Martha Gelhorn had a career of her own, and Hemingway could not deal with this. He stayed in Cuba, while Martha worked in England. He spent most of his time on a quest to destroy German submarines, driving all day in his boat searching. He even set up a secret organization in order to get rid of any possible Pro-Nazi in Cuba. This bizarre behavior was not taking him anywhere. Martha begged him to come to London, and he did. As soon as he got to London Hemingway fell in love with another woman named Mary Welsh. Hemingway then went to cover the war. He became so involved with the actual fighting of the war that he only continued to cover the war in order to stay on the front lines. He soon moved to Paris with Mary and the marriage between he and Martha Gelhorn was over. Hemingway and his mysterious off the wall activities drastically changed his life once again. He fell into a period of sever alcohol abuse due to the reoccurring feelings of guilt, escaping once again.

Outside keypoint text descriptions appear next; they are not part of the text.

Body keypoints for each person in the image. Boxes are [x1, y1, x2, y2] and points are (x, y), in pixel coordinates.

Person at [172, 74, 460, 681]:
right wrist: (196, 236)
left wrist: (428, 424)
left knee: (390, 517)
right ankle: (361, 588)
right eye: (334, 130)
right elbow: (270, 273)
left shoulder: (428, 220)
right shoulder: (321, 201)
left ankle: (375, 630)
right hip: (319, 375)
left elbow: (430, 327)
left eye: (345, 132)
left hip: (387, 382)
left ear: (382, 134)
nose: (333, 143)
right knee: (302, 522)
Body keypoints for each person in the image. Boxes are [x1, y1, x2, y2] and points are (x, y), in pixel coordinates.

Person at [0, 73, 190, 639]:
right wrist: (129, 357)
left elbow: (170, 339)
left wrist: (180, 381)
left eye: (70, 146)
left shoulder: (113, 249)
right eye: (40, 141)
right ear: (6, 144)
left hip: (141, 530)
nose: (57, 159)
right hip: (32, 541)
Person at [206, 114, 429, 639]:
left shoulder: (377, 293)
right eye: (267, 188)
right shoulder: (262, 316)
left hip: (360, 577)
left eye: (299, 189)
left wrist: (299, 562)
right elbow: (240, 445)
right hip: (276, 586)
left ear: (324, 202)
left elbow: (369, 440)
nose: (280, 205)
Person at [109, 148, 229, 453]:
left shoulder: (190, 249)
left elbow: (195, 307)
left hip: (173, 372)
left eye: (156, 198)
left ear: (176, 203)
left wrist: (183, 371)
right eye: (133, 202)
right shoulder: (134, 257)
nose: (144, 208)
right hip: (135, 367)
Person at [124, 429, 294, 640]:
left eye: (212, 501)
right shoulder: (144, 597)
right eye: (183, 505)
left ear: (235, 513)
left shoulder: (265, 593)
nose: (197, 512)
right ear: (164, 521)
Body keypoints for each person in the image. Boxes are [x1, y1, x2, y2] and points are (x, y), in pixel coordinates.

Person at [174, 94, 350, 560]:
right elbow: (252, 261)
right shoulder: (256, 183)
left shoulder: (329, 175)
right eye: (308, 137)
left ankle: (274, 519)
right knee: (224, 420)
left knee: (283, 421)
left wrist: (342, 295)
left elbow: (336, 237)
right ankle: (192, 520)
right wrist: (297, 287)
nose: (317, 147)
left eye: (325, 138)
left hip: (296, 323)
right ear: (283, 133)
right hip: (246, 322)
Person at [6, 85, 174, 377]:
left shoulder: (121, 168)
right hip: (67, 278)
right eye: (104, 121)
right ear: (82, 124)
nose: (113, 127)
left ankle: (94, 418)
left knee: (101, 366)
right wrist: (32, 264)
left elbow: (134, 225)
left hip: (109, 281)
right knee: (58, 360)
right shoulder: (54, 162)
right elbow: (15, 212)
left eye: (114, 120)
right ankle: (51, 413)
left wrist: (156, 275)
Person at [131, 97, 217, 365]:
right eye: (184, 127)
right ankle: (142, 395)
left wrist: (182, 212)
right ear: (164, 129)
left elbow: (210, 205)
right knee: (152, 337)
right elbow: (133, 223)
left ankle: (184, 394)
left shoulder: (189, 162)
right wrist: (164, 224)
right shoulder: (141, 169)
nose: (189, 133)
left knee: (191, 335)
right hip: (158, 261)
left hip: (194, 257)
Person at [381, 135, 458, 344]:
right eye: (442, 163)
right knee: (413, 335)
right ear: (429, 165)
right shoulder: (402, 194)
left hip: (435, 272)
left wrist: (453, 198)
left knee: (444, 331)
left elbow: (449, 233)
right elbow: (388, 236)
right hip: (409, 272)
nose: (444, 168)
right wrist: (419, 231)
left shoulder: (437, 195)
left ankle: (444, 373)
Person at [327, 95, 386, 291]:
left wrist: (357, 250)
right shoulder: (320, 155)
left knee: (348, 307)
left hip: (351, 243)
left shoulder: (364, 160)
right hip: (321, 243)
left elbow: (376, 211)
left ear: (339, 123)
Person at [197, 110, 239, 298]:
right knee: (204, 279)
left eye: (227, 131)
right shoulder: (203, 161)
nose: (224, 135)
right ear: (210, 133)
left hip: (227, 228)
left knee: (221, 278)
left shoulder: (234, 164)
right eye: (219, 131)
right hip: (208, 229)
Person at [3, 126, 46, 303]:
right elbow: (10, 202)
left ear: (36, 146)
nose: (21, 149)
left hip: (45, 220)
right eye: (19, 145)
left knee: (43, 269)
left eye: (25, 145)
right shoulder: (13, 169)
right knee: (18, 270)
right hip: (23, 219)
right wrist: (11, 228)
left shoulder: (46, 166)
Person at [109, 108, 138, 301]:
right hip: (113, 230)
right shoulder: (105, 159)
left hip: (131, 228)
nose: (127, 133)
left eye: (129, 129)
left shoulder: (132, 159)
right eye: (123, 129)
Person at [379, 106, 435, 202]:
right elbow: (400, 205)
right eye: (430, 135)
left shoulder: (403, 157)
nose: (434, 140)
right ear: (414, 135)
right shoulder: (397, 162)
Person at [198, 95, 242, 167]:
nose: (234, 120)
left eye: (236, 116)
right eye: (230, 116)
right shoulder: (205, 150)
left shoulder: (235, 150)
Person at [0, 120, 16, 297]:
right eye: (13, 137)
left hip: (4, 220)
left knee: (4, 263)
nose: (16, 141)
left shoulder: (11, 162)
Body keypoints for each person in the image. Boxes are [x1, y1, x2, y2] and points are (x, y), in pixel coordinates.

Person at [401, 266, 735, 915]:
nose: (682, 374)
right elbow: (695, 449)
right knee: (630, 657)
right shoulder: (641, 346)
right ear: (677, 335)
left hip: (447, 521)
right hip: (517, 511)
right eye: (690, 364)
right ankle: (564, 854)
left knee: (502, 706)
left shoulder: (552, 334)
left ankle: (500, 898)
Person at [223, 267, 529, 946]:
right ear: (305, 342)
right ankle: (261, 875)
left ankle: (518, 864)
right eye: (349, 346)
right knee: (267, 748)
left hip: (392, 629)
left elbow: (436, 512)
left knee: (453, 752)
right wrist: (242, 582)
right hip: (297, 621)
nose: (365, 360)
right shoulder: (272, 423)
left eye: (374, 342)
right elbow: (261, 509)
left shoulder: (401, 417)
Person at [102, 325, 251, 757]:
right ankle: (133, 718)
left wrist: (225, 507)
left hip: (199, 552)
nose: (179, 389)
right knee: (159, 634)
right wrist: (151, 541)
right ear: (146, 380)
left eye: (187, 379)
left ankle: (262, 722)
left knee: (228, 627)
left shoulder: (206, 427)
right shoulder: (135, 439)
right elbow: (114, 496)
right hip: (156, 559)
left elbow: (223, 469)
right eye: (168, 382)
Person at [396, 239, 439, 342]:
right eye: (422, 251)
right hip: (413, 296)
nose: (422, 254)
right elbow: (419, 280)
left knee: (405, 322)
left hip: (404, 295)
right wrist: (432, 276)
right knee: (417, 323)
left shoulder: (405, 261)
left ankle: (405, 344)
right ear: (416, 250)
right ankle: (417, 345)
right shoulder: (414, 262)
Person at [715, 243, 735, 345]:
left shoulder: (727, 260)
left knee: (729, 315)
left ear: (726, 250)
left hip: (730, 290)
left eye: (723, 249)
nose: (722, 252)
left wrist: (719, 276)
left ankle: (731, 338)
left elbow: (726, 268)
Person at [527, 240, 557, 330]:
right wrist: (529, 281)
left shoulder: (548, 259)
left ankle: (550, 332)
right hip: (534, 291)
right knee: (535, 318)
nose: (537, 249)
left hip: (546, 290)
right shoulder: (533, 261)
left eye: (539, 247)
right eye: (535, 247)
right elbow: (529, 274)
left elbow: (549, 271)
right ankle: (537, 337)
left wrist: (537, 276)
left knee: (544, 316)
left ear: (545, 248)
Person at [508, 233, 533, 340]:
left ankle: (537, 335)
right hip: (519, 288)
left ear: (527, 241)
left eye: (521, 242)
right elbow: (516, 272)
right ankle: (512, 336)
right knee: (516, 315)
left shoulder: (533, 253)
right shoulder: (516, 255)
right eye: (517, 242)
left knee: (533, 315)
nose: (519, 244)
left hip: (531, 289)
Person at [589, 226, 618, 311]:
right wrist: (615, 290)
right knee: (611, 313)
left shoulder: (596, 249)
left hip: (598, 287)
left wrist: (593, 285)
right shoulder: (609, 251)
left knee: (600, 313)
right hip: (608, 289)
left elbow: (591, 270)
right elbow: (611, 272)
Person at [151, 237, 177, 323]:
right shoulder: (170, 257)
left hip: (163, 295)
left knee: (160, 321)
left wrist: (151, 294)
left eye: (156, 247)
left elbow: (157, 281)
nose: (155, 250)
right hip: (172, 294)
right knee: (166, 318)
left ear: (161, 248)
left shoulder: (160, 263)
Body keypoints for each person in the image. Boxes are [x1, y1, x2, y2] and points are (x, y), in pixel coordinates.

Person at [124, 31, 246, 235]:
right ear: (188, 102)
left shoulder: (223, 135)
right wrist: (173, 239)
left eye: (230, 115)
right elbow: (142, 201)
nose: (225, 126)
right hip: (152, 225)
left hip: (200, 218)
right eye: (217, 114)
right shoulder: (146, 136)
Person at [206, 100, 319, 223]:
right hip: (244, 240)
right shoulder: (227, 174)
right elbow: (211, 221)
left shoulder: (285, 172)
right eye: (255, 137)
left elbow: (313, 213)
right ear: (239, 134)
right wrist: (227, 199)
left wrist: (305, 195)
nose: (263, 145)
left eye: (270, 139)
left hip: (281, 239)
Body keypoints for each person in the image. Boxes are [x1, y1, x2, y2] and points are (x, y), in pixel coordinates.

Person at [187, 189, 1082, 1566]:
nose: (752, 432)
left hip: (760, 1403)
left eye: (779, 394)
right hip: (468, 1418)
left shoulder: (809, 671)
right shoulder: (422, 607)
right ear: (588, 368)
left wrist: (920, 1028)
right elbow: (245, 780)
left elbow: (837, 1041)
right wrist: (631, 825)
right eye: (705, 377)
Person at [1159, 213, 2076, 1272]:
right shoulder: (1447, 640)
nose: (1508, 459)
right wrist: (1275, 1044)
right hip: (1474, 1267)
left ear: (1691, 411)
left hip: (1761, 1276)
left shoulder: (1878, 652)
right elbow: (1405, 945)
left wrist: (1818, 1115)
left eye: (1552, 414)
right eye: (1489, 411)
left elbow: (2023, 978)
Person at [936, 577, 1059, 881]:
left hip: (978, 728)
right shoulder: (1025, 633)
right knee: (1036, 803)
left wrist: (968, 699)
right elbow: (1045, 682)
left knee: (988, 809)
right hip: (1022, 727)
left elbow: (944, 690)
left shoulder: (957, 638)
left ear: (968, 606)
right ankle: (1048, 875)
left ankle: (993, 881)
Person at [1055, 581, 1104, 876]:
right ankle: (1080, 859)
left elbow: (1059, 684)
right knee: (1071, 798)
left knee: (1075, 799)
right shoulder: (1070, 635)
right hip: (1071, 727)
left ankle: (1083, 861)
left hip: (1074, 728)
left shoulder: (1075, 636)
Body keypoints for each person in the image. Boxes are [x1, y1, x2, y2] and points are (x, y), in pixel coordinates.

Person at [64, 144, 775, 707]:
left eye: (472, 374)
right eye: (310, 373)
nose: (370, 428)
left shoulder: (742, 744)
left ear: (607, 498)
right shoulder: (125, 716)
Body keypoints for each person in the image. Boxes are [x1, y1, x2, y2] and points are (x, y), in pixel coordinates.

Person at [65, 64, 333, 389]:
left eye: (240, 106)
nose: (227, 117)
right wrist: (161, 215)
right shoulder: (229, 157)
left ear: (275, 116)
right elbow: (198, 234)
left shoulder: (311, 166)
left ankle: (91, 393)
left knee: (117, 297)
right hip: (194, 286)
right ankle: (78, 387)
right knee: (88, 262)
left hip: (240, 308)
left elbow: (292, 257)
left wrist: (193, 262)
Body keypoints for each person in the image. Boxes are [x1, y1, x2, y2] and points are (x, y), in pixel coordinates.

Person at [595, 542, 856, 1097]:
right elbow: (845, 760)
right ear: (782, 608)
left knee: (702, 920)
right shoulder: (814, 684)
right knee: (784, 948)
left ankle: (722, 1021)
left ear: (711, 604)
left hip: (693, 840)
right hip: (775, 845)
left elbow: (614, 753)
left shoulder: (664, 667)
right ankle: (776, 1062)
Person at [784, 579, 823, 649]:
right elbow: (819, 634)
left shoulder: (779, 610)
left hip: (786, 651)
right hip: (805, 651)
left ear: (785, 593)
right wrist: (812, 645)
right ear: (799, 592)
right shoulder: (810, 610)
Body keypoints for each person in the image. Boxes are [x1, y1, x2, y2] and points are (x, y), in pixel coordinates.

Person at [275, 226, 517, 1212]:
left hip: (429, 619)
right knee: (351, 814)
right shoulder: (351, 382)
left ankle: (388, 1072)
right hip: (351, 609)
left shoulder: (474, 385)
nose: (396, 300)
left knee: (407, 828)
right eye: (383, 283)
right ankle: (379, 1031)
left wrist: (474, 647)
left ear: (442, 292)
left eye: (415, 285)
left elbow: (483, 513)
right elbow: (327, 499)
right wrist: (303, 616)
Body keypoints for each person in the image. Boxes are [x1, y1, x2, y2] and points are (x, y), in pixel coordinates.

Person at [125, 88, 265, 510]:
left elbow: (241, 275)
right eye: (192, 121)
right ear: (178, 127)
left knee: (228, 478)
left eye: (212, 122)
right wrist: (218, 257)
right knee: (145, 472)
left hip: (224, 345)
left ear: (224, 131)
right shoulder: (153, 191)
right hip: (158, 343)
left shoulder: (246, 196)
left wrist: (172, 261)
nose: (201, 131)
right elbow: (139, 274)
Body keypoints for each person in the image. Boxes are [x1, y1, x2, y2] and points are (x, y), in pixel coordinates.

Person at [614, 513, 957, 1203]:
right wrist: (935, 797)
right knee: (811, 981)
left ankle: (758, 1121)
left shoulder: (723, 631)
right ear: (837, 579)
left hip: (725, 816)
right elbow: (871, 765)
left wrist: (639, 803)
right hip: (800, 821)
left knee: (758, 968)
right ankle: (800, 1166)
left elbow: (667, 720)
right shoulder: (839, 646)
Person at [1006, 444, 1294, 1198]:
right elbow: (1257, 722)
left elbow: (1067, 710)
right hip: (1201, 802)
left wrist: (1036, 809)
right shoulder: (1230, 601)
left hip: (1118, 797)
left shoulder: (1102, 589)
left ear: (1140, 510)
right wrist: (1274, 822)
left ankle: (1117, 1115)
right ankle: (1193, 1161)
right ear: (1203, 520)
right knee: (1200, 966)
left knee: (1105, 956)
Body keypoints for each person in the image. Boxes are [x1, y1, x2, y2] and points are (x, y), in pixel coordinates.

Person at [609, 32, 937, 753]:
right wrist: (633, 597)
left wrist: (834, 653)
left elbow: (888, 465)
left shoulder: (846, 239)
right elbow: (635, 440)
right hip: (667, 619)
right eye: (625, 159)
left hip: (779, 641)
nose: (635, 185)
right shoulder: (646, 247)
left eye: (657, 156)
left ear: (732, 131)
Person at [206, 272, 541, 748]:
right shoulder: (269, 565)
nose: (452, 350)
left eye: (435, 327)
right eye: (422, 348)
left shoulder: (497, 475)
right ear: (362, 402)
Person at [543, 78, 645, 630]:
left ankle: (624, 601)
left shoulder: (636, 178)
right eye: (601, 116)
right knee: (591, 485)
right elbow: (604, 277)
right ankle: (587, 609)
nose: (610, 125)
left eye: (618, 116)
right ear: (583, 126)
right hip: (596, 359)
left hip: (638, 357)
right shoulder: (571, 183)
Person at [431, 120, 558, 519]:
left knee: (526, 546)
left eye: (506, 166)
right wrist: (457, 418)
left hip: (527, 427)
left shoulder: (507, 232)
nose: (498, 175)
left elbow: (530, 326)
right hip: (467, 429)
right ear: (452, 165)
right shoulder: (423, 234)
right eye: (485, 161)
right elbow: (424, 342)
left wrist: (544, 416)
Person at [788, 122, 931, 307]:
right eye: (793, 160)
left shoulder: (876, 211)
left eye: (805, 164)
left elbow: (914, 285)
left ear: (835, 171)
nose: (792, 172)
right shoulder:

His marriage to Mary Welsh was a blurry mess, as those were the last days of his life. He didn't travel as much during this time, for his only adventures and escapes were in a bottle. Alcohol began to be his only driving force. Hemingway transformed from an adventurous soul into an accident prone drunk. He got into his third serious car accident, crashed two planes, and wrecked another marriage. He was showing signs of mental illness, relied even more heavily on alcohol, and eventually was checked into the Mayo clinic. His memory was gone, his wives were gone, and his soul was gone. Hemingway tripped the trigger of his double barrel shotgun and took his life, the most permanent escape of all from this world.

Hemingway chose to deal with life by getting away from it all by keeping himself busy with adventures, odd obsessions with politics, women, and alcohol. Hemingway took it to the extreme, for example, with his bizarre Nazi submarine watching. While doing all of this escaping he lost family, friends, and all four of his wives. The idea of life being meaningless, and a need to move on to a better place was a relatively apparent theme in not only his works, but in his life as well. The fact that he basically abandoned his wives and children everytime that he found a new woman to soothe this need for escape or change is just plainly out of touch with reality, and unusual. He obviously had a problem with facing reality, or conforming. Hemingway took the views of the literary period to an extreme. However, he was quite possibly the most influencial and famous of his time.